Nord-100

The Nord-100 was a 16-bit minicomputer series made by Norsk Data, introduced in 1979. It shipped with the Sintran III operating system, and the architecture was based on, and backwards compatible with, the Nord-10 line.

The Nord-100 was originally named the Nord-10/M (M for Micro) as a bitsliced OEM processor. The board was laid out and finished and tested when they realized that the CPU was far faster than the Nord-10/S. The result was that all the marketing material for the new NORD-10/M was discarded, the board was rechristened the Nord-100, and extensively advertised as the successor of the Nord-10 line. Later, in an effort to internationalize their line, the machine was renamed ND-100.

Performance

Relative CPU performance
ND-100 ND-100/CE ND-110 ND-110/CX ND-120/CX ND-125/CX
Minimum number of microinstructions per instruction 3 3 1 1
Minimum microinstruction cycle time 150ns 150ns 100ns 100ns
Whetstone MWIPS 0.5 0.5 0.3 0.3

CPU

The ND-100 line used a custom processor, and like the PDP-11 line, the CPU decided the name of the computer.

The ND-100 line was machine-instruction compatible with the Nord-10 line, except for some "extended instructions", all in supervisor mode, mostly used by the operating system. Like most processors of its time, the native bit grouping was octal, despite the 16-bit word length.

The ND-100 series had a microcoded central processing unit, with downloadable microcode, and was considered a CISC processor.

ND-100

The ND-100 was implemented using medium-scale integration (MSI) logic and bit-slice processors.

The ND-100 was frequently sold together with a memory management card, the MMS. The combined power use of these boards was 90 watts. These boards would usually occupy slots 2 and 3, for the CPU and MMS, respectively. Slot 1 was reserved for the Tracer, a hardware debugger system.

ND-100/CE

The CE stood for Commercial Extended. The processor was upgraded by replacing the microcode PROM.

It added instruction for decimal arithmetic and conversion, stack instructions, segment-change instructions used by the OS, a block move, test-and-set, and a read-without-cache instruction.

ND-110

The ND-110 was an incremental improvement over the ND-100.

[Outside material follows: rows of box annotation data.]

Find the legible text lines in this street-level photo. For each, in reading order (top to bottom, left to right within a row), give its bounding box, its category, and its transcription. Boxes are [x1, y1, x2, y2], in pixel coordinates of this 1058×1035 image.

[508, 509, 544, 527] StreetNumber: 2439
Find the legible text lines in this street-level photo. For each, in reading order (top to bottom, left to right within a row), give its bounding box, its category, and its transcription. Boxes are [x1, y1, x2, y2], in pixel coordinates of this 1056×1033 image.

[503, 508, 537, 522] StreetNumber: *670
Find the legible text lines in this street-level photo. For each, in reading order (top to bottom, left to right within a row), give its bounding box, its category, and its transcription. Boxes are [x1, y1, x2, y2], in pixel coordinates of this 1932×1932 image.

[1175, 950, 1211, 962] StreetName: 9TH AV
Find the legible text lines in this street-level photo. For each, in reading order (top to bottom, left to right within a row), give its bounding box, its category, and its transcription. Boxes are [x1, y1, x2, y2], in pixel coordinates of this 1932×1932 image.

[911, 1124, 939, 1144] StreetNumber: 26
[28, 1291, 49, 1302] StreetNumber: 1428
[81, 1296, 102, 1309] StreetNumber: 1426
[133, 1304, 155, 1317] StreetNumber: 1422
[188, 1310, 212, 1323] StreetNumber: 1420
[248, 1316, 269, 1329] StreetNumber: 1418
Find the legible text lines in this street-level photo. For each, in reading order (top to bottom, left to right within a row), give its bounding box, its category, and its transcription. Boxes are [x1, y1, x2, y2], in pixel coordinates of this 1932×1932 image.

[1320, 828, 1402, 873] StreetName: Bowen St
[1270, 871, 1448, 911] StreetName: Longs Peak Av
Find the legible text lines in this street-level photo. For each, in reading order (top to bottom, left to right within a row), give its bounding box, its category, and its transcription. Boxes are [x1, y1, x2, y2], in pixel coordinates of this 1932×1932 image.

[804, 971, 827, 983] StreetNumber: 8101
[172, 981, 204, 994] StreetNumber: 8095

The ND-110 combined the Memory Management System and CPU, previously separate cards, on one board. The single CPU/MMS board was plugged into the memory management board slot, usually numbered 3. The power consumption was reduced from 90 watts to 60.

The ND-110 made extensive use of PALs and gate arrays - with "semi-custom" VLSI chips.

The ND-110 had three gate arrays:

In addition to the macro-instruction cache memory also found in the ND-100, the ND-110 had a unique implementation of cache memory on the micro-instruction level. The step known as mapping in the ND-100 was then avoided because the first micro-instruction word of a macro-instruction was written into the control store cache.

Unlike the ND-100 CPU, it handled synchronous interrupts as traps, similar to how it was handled by the ND-500.

The control store consisted of 4K x 4 bit 40ns SRAM chips. This meant that the control store was writable. It was loaded at power up and Master Clear from two 32Kx8 bit EPROMs.

The CPU clock and the bus arbitration network were implemented using 15ns PALs.

The main oscillator was a 39.3216 MHz crystal oscillator.

ND-110/CX

This was the ND-110 with the CX microcode PROM. The added instructions were the same as the /CE.

ND-120/CX

The ND-120 CPU was a complete reimplementation on an LSI chip (The so-called Delilah chip), and was originally intended to be sold as the ND-1000, to reflect the technology change, which paralleled the change from the ND-500 series to the ND-5000 (Codenamed Samson).

The Samson/Delilah naming scheme may reflect that around the time of the development of the ND-120, it was increasingly clear that the mixed 16/32-bit architecture was a bottleneck for the ND-500(0) architecture; Internal technical documentation used at Norsk Data for the Delilah chip has a drawing of a grinning woman with hair in her clenched fist.